This started as a footnote. It got expansive. So here we are. A word I use a fair bit is ‘progressive’ however it’s important to note that its a charged and inherently biased terminology. We each have our own ideas of what progress looks like. I suppose that my affection for it as a word is that it encapsulates various things relating to movement towards a preferable future, from my personal, biased, skewed and influenced point of view. Which is a confusion when using it as a communication tool.

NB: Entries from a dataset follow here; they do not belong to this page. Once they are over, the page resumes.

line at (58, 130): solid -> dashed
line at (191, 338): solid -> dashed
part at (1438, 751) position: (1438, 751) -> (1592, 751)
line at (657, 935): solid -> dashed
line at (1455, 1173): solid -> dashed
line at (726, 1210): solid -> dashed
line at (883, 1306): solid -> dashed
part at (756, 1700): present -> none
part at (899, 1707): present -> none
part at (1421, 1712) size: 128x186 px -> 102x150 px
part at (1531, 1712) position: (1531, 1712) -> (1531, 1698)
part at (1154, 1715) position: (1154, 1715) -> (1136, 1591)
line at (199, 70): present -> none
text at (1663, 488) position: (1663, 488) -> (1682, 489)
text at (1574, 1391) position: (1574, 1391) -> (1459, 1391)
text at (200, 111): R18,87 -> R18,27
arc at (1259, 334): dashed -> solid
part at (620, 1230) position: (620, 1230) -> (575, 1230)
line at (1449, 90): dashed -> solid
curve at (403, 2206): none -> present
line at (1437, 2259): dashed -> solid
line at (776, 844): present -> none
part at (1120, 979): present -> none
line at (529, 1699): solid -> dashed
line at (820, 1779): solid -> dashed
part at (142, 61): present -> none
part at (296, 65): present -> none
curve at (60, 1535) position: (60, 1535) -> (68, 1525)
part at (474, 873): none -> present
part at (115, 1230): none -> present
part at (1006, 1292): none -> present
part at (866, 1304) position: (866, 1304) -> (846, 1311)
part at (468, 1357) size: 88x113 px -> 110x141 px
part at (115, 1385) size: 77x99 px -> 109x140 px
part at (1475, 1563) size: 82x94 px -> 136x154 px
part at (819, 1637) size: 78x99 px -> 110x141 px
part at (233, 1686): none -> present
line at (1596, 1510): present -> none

Progress is either moving forward or onward towards a destination, or it is development towards an improved or advanced condition (according to whatever dictionary Google throws up). The definition of the destination or of what qualifies as improved or advanced is entirely subjective. For me progressive is moving towards a destination I’m more comfortable with, even excited by. It is defined by most in that way I imagine. Yet people differ a lot in their opinions of what a comfortable destination looks like.
For me, largely that’s a pseudo-anthropological/sociological perspective. That’s what I see as a ‘progressive’ (if hardly new) analytical approach. It includes aspects of systems thinking and complexity. It includes a lot of feminist theory, which in fact helped me to stitch together a lot of influences from psychology to sociology and, more recently, anthropology. This progressive approach sees everything as a web. It tries to embrace interconnectedness and perspective. And yes, it sees everything as complex, dynamic, pluralistic and relational.
I seem to also refer to progressive in a very political sense and that ultimately leans towards the left, towards socialism, feminism, diversity and representation. The two definitions seem strongly but not necessarily exclusively linked. In trying to understand concepts of dynamics, especially pertaining to power, whether along gendered, class, racial or less popularly discusses sociological axes. And once you do that, you most likely see that various nefarious and actively clandestine influences betray any concepts of meritocracy in even the most smug of societies (read: economies).
You end up in discussions akin to the pragmatism (right/central) vs idealism (left/liberal) with people – which seem to hinge on: we’ll all, on average, be richer if we accept that gross inequality is a driver of our mean wealth. What I’ve come to prefer, in my definitions of destination, is that even with less mean wealth, a more equal society is, by and large, a better one. I frankly don’t know enough to say that the argument is a) valid or b) that simple. It is certainly neither in entirety. But it seems to be one of the major fulcrums to consider. From another perspective, one argument seems to prioritise economic progress, the other sociological. And so we come full circle. Definitions of progress, of aspiration, of what ‘good’ looks like.
Bringing it back to work – what has this got to with anything other than analytical lenses and polticised statements of opinion? This has a feel of tying into definitions of progress even at a project/programme level. What is good? For whom? When? What is bad? Why? For how long? It’s a perpetually complicated set of questions to address, but one we each do regularly. We make these judgments regardless of how conscious they are. So what’s good? What’s bad? What is progress? We’ll see.